On Sunday the Minneapolis Star Tribune ran an article about our social media work at Mayo Clinic which began:
ROCHESTER – A few years ago, Lee Aase was just another flack for the Mayo Clinic, issuing press releases on cue and calling news conferences for doctors to present carefully scripted messages.
These days, Aase is a walking, talking, blogging, Twittering, Facebooking, YouTubing force who’s blasting Mayo into the social networking world faster than you can say “Mayo Brothers.”
I didn’t particularly like the lead because “flack” and “carefully scripted” carry some negative connotations, but given how positive the rest of the story was, I obviously have no basis for complaint.
We have a great team involved in social media at Mayo Clinic, and it’s been exciting to see the enthusiasm grow.
The story became available online Wednesday after being print-only for three days. The irony of having a social media story be print only escaped no one’s notice, but it’s part of the Star Tribune’s effort to increase Sunday print circulation. I guess I’m honored that they would think this story might help.
I don’t know how long this will be available at no charge on StarTribune.com, but if you haven’t yet seen it, check it out here.
3 thoughts on “A Nice Article about My Day Job”
Well, if I’m a hack, you’re a flack 🙂
That was a fun article to work on, especially given all the news of doom and gloom I’m working on these days…so thanks for the opportunity.

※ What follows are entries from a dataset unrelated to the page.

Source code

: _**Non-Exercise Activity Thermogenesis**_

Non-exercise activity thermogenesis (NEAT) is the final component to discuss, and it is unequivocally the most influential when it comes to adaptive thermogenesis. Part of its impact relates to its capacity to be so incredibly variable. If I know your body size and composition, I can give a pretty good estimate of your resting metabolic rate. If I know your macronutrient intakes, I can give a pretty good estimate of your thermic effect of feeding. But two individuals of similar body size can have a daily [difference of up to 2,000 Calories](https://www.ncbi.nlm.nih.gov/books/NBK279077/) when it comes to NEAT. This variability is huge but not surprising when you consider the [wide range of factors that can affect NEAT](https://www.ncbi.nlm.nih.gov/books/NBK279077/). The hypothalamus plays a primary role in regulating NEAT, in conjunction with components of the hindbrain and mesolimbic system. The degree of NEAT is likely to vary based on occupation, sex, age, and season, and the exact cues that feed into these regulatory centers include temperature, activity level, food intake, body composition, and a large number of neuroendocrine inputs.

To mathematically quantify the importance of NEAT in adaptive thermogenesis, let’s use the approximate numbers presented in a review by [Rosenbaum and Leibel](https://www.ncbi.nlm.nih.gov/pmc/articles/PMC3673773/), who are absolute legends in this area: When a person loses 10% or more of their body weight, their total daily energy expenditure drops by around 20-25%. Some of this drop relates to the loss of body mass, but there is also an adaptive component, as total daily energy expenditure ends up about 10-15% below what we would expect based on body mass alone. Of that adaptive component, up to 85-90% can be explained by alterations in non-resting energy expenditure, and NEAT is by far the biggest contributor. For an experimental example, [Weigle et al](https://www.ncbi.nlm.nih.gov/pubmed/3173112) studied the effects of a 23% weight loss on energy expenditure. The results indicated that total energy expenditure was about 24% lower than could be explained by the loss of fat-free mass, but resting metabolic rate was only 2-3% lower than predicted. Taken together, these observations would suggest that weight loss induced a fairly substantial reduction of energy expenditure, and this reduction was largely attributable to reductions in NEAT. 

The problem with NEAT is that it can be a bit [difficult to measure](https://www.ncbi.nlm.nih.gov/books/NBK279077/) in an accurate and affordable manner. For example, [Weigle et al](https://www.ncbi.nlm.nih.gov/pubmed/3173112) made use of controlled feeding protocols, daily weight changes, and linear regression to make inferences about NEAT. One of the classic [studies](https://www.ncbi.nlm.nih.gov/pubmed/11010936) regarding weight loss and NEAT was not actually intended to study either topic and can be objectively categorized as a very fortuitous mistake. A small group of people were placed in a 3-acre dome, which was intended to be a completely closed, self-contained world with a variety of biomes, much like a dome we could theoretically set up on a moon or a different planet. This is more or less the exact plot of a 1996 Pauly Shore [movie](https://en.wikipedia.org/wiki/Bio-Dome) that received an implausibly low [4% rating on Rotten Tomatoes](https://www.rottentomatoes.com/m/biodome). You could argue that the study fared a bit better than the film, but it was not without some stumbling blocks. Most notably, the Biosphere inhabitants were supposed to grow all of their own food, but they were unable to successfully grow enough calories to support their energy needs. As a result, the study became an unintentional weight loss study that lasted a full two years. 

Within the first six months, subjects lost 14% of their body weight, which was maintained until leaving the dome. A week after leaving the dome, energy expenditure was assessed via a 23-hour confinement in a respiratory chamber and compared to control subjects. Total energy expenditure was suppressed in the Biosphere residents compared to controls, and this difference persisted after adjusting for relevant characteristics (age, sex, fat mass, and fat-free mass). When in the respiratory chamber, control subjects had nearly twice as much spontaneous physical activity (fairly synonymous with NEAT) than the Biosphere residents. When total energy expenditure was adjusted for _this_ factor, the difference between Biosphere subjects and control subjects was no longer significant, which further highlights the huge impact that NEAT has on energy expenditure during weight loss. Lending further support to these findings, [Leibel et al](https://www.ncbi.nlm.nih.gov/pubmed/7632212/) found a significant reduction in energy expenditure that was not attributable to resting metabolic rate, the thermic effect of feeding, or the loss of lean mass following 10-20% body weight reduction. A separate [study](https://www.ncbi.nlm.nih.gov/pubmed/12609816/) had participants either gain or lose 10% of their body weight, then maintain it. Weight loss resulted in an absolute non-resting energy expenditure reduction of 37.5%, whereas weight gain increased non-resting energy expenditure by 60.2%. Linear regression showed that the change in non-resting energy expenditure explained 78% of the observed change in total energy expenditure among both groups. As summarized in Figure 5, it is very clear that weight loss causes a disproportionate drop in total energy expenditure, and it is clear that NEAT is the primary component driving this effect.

I can live with “flack,” and I guess “hack” is better than the term Jesse Ventura had for folks in your profession. I enjoyed working with you, too, and have had lots of people say your story did a good job of capturing and reflecting what we’re doing. I hope the Star Tribune will be able to come out of the current crisis with a workable business model, and that perhaps some of these social media tools or concepts will be helpful in that regard. Wishing you all the best.